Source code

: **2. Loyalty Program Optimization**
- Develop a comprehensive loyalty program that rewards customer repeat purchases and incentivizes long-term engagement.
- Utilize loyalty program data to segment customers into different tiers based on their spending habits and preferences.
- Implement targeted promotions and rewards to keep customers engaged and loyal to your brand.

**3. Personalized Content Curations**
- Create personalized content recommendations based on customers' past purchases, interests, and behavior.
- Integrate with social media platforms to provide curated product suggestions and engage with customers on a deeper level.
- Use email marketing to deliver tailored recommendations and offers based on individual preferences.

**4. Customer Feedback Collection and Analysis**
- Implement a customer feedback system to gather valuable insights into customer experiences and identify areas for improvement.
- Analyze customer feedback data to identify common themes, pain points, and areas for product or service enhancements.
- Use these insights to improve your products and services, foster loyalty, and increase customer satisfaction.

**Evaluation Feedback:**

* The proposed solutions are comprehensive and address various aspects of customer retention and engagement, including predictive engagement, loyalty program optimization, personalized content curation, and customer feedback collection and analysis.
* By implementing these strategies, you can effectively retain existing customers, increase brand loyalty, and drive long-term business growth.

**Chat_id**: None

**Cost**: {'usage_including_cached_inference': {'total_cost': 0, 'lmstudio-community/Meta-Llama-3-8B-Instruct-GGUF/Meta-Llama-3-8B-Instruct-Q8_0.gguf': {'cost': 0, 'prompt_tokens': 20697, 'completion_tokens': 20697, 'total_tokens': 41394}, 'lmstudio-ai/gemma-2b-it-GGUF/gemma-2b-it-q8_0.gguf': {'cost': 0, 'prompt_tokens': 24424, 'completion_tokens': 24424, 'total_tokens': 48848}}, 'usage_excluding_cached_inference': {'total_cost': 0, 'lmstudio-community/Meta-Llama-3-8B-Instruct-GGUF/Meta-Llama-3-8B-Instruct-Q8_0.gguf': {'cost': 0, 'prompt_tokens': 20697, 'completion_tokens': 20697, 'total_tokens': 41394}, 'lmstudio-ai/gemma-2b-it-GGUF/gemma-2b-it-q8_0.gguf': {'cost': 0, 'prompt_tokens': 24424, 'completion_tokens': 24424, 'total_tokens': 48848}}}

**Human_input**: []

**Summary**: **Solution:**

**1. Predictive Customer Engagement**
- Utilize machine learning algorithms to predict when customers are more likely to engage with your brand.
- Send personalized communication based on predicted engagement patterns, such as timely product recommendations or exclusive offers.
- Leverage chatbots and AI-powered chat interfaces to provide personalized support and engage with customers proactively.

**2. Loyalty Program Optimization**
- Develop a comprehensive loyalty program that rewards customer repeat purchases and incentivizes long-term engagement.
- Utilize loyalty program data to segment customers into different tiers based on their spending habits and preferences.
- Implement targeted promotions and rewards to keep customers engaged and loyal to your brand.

----------------

[WHAT THE TASK REQUIRES] Copy the data above line for line, from its very first line down to and including the line that contains "- Use email".

[RESULT]
Source code

: **2. Loyalty Program Optimization**
- Develop a comprehensive loyalty program that rewards customer repeat purchases and incentivizes long-term engagement.
- Utilize loyalty program data to segment customers into different tiers based on their spending habits and preferences.
- Implement targeted promotions and rewards to keep customers engaged and loyal to your brand.

**3. Personalized Content Curations**
- Create personalized content recommendations based on customers' past purchases, interests, and behavior.
- Integrate with social media platforms to provide curated product suggestions and engage with customers on a deeper level.
- Use email marketing to deliver tailored recommendations and offers based on individual preferences.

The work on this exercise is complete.